REQUIRED WORK:
**a.** In the paint problems thread, which paint did the first poster buy?
**b.** Extend the paint problems thread, starting after its last line.

TEXT SECTION:
* * *

# paint problems



## Mrs. Jo (Jun 5, 2007)

Have you had this happen before? Part of my "get it done before the baby comes" jobs is repainting the family room, hallways, and kids rooms upstairs. We bought dutch boy refresh low voc paint (wich I have used many times before) and it's absolutely terrible. There are so many little lumps and clumps of paint in it the wall now looks textured, which is not what i was going for. So I have stopped painting and hubby is going to see if we can exchange the paint cans...I guess I have to sand that wall again before trying to repaint. This is a bummer. I don't like being behind my schedule since I only have so much time to do this...hmm and that reminds me. I think I better look at the bedroom paint, too.


----------



## Maura (Jun 6, 2004)

* * *

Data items
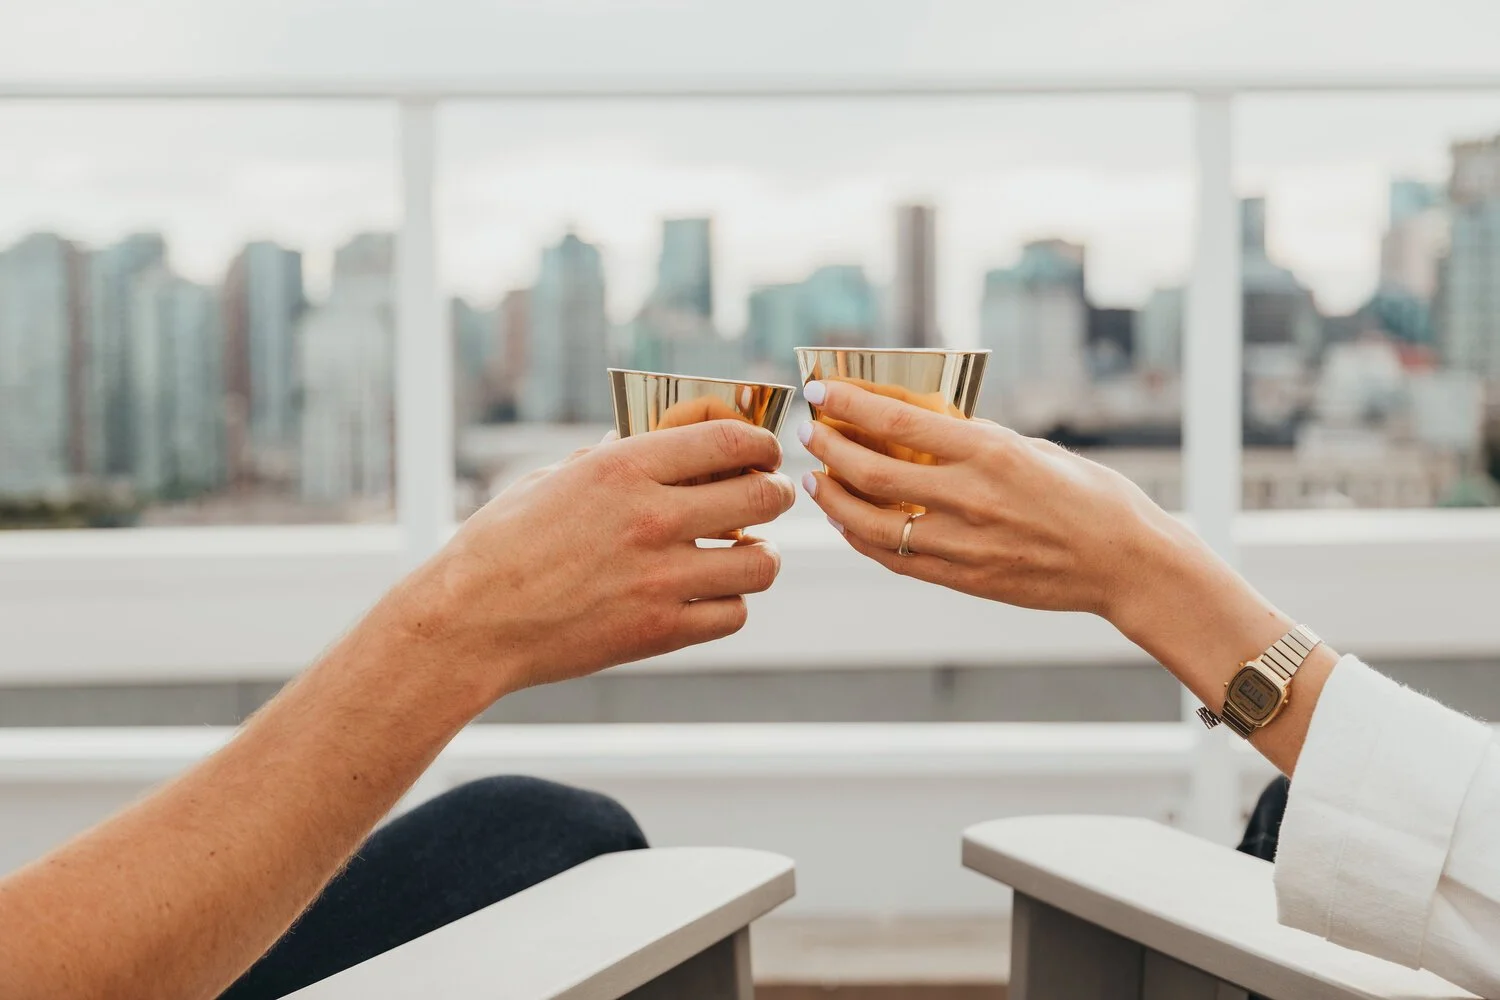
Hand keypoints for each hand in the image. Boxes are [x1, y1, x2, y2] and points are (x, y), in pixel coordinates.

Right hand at [382, 420, 795, 701]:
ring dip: (760, 555)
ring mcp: (661, 578)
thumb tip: (647, 439)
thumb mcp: (550, 480)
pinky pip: (734, 614)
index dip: (760, 444)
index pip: (730, 440)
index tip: (763, 452)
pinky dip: (729, 604)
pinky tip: (709, 596)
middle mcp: (652, 517)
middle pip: (762, 496)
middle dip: (775, 493)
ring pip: (762, 562)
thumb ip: (607, 459)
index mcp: (624, 467)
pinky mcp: (659, 632)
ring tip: (744, 554)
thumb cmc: (499, 545)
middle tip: (767, 499)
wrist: (468, 623)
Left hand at [796, 379, 1189, 621]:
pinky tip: (846, 523)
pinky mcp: (966, 579)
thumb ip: (978, 442)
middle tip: (810, 434)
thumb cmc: (1092, 497)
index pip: (899, 422)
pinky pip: (895, 560)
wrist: (1129, 564)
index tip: (821, 390)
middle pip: (873, 471)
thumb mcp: (1036, 450)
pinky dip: (861, 540)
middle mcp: (972, 498)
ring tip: (815, 482)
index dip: (851, 404)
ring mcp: (965, 544)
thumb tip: (926, 429)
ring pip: (872, 524)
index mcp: (991, 452)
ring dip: (834, 500)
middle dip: (830, 449)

* * *

YOUR WRITTEN ANSWERS:
**a.** Dutch Boy Refresh low VOC paint.

**b.**
Someone else needs to sand the walls. Did you wash the walls? You&#8217;ll get a problem painting over dust.


----------



## Mrs. Jo (Jun 5, 2007)

I'm not doing anymore today...so hubby went and exchanged the paint and the store employees said the cans were freezing-hence the lumps. But why sell paint that had frozen? We sand then wipe everything down. I'm really picky about walls, so we prep it well.


----------



## kbwinter (Jan 23, 2015)

This happens a lot if people don't complain they will just keep selling it...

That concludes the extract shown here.